Несколько ночей подряд являлись к ней эти загадочные очи, всю душу перевернули, растревожили. И всякий раз никак не могла Олянка рассмотреть их обладателя... или обладательницу? А в одном из снов почувствовала она прикосновение: будто бы легла ей на грудь лёгкая рука. Точно бабочка села... Не мужская это была нежность. Взять хотя бы батюшку: тот даже если и приласкает, то под его ручищей колени подгибаются. А тут — будто пушинка.

Вконец измучившись, побежала Олянка однажды вечером за город — к реке, к ивам плакучим, что поникли серебристо-зелёными гривами над водой. Не к добру сон на закат солнца — так говорила матушка, но Олянка легла в траву и зажмурилась. «Приснись мне... Приснись, кто б ты ни был! Хочу видеть тебя!» — мысленно пожелала она и расслабила веки. Разметалась её черная коса по прохладной травке, лучи заходящего солнца щекотали ресницы...

— Девица! — послышался вдруг ласковый оклик из закатной дали. — Девица, здравствуй, милая!

Олянка очнулась и села. Вроде бы те же ивы вздыхали кругом, да не те... Неуловимо изменилась местность, а как именно, Олянка не могла взять в толк. И излучина реки чуть по-иному изгибалась, и свет какой-то необычный, живой, ласковый и янтарный, и небо — тихое, безмятежное, и трава — точно шёлк зелёный...

— Ивушки-сестрицы, куда ж я попала? — пролепетала девушка.

Не ответили ивы, зато рядом промурлыкал смешок.

— Так вот чьи очи синие меня растревожили, покоя меня лишили! Уж не ты ли — моя горлинка, моя ладушка?

Рядом с Олянкой сидел на траве молодец — не молодец, женщина — не женщина... Кафтан чёрный, бисером вышитый и алым кушаком подпоясанный, на стройных ногах — высокие красные сапоги с золотыми кисточками, волосы — пепельно-русые, чуть волнистые, до плеч, а глаза — те самые! На гладком лице — ни намёка на щетину.

— Ты кто? — Олянка боязливо протянула руку, чтобы коснуться этой нежной щеки, которую румянил закатный луч.

— Радимирой звать меня, — был ответ.

— Ты не мужчина? — очарованная шёпотом живых ив и сомлевшая от дыхания какой-то новой, разумной земли, спросила Олянка невпопад.

— Нет, я женщина-кошка, — засмеялась обладательница серых глаз. — Не робей, милая. Коснись меня...

Ладонь Олянки легла на тёплую гладкую щёку, а Радимира принялась о неё тереться и мурлыкать, жмурясь по-кошачьи. Заметив выглядывавшее из-под русых прядей острое ухо с шерстяной кисточкой, Олянка с удивлением и щекочущей сердце нежностью почесала его. О женщинах-кошках она слышала только в сказаниях. Говорили, что они — сильные воительницы, в бою с которыми чуть не сложил буйную головушку князь Зима. С той войны и прервались между Воронецкой землёй и Белыми горами всякие отношения.

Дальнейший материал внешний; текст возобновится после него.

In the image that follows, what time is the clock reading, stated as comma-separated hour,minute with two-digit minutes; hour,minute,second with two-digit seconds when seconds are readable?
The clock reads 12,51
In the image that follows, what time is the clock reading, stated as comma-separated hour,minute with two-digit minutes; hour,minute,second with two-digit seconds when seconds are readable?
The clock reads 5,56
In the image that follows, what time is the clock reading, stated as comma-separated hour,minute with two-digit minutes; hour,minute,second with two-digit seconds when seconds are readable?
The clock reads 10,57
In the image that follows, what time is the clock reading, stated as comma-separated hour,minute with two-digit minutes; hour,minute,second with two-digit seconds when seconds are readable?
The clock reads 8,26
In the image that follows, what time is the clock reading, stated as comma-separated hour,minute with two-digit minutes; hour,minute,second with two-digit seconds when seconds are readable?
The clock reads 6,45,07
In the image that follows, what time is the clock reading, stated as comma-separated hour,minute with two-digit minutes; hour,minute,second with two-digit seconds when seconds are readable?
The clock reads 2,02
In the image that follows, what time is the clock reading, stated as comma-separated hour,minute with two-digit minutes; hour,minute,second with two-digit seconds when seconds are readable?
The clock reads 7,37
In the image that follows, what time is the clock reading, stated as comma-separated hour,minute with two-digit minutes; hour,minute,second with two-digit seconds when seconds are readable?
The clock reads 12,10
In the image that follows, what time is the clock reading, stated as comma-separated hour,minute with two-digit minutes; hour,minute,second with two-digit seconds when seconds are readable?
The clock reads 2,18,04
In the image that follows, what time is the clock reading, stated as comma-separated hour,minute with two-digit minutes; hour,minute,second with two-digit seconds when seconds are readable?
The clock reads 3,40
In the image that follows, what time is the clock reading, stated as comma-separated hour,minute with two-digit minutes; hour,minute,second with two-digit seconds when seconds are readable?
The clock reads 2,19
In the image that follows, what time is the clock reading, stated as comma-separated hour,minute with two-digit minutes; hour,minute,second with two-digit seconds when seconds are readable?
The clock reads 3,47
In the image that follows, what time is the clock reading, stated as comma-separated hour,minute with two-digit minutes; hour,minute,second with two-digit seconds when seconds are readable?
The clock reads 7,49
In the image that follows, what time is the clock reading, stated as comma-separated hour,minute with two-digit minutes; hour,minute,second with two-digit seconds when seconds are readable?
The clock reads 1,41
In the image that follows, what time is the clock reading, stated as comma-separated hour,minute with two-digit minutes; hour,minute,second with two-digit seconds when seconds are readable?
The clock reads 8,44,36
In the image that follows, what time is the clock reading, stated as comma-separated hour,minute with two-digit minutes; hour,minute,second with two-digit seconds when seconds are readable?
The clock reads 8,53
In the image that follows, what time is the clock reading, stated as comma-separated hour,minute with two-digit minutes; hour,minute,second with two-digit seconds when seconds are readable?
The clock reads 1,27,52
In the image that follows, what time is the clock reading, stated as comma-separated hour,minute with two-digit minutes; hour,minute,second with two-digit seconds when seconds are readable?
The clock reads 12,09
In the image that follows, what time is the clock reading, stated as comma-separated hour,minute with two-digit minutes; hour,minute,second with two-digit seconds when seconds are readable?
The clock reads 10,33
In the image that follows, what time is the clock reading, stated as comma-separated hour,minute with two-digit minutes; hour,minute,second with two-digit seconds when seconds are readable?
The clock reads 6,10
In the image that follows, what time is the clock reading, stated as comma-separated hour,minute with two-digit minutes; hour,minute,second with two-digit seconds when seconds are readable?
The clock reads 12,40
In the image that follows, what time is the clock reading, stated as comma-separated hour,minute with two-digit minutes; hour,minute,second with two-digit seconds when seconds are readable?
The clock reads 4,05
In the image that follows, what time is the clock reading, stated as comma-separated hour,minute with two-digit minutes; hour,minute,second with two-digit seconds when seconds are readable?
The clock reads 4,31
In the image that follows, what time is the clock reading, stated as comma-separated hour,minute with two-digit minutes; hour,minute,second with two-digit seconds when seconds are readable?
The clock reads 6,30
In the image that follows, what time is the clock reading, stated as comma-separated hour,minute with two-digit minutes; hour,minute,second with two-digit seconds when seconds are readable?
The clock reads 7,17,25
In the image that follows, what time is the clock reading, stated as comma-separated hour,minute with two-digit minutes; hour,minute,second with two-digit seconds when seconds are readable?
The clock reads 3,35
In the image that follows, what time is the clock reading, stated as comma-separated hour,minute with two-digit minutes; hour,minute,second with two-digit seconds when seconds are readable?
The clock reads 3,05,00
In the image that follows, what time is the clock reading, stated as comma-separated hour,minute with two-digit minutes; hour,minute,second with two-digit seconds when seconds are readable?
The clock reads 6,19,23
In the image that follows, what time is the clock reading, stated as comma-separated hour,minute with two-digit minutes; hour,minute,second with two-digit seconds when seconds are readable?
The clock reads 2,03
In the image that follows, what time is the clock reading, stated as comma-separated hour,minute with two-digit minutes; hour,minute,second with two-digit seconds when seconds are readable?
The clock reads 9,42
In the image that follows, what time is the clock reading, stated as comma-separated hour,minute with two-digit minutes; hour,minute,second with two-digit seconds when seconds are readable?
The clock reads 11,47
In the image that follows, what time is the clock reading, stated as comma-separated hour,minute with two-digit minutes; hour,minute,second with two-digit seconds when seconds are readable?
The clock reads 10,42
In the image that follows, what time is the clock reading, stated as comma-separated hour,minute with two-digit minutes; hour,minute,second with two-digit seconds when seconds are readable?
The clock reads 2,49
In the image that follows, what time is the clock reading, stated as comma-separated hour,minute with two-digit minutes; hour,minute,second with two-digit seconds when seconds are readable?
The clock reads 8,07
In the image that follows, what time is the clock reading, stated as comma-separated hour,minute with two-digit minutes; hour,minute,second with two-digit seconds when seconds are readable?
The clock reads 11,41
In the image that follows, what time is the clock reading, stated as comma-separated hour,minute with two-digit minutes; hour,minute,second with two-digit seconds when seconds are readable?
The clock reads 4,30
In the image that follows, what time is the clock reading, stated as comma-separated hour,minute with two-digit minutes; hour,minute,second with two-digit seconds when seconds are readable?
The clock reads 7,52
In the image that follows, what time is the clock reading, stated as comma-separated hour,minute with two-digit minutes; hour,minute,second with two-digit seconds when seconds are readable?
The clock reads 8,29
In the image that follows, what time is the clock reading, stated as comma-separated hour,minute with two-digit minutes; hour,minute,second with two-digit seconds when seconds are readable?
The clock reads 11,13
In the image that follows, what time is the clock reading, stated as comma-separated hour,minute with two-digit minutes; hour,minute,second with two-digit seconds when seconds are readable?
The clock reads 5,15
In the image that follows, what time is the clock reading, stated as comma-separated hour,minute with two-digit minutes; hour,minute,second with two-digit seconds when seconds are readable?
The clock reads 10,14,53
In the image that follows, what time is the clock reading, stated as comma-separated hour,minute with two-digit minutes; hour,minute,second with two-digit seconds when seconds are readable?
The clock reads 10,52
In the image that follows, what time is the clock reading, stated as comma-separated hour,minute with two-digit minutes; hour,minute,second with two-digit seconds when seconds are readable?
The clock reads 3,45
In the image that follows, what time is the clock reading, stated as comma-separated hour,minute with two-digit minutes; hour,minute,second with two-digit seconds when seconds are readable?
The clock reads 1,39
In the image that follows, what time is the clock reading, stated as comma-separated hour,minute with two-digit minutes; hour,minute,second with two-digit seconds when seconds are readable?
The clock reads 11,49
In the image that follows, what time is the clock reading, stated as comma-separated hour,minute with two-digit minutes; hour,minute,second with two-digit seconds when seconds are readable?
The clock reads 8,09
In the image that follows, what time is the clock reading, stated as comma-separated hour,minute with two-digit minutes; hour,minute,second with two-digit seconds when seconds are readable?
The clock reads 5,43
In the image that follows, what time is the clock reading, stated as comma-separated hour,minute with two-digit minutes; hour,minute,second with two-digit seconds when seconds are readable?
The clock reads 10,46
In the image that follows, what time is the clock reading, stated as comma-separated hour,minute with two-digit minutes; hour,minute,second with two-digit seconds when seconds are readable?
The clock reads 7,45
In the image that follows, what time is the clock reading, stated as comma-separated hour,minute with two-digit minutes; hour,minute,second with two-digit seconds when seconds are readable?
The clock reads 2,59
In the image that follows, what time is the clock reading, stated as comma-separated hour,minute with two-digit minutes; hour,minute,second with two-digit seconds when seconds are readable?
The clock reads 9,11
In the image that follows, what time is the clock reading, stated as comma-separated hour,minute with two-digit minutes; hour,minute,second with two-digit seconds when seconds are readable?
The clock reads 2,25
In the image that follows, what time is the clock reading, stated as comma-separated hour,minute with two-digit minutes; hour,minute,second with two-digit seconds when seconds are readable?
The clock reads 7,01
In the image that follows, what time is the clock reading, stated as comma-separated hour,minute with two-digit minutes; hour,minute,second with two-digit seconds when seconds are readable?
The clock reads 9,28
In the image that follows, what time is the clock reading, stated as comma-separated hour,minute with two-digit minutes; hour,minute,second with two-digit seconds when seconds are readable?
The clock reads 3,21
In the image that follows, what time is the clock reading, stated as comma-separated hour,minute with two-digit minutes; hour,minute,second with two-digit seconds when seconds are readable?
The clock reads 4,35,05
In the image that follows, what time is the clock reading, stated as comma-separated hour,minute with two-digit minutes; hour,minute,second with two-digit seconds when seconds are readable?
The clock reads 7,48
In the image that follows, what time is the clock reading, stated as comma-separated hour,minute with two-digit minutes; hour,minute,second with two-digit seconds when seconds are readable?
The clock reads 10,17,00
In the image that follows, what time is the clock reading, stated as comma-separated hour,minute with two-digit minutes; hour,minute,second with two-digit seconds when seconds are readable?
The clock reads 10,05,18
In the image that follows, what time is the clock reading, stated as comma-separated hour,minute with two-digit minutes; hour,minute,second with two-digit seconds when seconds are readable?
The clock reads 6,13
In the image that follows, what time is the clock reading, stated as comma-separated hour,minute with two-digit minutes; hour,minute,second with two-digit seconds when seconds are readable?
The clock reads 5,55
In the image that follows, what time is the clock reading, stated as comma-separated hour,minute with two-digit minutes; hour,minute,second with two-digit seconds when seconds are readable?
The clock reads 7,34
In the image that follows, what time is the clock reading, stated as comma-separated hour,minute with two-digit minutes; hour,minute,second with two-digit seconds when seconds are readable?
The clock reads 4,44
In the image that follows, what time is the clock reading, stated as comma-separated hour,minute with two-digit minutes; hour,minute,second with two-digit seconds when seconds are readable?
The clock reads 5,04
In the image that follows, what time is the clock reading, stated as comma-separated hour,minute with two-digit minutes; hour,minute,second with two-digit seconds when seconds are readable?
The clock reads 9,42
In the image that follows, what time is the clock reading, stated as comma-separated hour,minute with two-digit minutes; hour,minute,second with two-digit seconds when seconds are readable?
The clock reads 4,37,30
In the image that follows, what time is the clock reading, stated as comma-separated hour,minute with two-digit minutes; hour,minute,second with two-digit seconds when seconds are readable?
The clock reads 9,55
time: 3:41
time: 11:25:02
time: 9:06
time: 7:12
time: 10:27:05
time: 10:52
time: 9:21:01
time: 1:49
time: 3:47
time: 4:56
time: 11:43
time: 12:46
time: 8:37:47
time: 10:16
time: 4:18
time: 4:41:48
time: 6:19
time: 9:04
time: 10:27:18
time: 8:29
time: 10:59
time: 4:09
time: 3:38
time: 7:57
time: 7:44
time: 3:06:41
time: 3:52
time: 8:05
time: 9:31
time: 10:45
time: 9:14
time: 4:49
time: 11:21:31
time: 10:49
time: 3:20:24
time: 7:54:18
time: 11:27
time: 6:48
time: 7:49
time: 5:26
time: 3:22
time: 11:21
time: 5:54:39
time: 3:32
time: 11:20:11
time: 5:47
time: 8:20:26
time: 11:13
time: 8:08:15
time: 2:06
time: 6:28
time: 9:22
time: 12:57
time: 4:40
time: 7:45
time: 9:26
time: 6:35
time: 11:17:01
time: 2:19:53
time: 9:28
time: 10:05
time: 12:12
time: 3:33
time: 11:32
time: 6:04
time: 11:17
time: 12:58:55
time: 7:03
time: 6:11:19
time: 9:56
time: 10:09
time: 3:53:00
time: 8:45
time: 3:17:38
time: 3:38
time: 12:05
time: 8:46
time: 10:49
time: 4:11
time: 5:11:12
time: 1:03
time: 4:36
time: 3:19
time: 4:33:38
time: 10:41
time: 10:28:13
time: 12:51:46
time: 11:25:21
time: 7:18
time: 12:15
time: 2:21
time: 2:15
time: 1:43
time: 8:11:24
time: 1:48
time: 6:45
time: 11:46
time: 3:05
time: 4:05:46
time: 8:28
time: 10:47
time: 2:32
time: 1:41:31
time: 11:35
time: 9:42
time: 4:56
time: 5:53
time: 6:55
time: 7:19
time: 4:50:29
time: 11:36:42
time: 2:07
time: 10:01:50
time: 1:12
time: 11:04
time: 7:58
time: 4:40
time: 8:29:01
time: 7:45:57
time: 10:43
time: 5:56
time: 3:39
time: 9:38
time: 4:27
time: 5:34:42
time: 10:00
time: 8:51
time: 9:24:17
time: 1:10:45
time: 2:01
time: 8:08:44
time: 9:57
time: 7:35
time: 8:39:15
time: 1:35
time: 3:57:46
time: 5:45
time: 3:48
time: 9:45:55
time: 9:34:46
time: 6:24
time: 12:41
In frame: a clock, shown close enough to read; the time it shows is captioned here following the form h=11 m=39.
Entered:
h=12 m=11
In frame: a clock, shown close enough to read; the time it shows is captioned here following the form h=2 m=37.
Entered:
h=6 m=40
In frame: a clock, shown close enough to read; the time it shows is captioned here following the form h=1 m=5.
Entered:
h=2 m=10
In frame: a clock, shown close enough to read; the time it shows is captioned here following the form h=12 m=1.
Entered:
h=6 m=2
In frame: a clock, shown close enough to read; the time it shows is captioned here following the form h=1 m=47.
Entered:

Пташкой трепетало сердце Олянки от улыбки белогорской жительницы. Светлое удивление переполняло её. И ведь неспроста ей показалось, будто местность слегка изменилась! Радимира сказала:

— Не бойся, девица. Мы с тобой во сне сейчас. Телом каждая из нас находится у себя дома, а сон этот — мостик между нашими душами. Холостая я ещё, суженую свою ищу... Этой весной начали мне мерещиться очи — синие яхонты, точь-в-точь твои! А теперь я и саму их хозяйку вижу — красавицу неописуемую... Как же имя твоё, девица?

Олянка простодушно выложила о себе всё: и как её зовут, и где она живёт, и как звать её родителей, сестриц и братьев... О серых глазах, что к ней являлись в снах, она тоже упомянула. Радимира вдруг потемнела лицом, нахмурилась, и Олянку будто холодный ветер по лопаткам погладил, а свет вокруг потускнел и померк, точно на солнце туча набежала.

— Так ты из Воронецкого княжества? Вот так дела!.. — Радимира смотрела на Олянку озадаченно, печально, ласка пропала из её голоса, и тот звучал глухо и сурово. — Мы не пересекаем вашу границу и не берём в жёны девиц с запада... По мирному договору, пересечение границы будет равно объявлению новой войны. Как же могло так случиться, что наши души потянулись друг к другу? Может, ошибка вышла?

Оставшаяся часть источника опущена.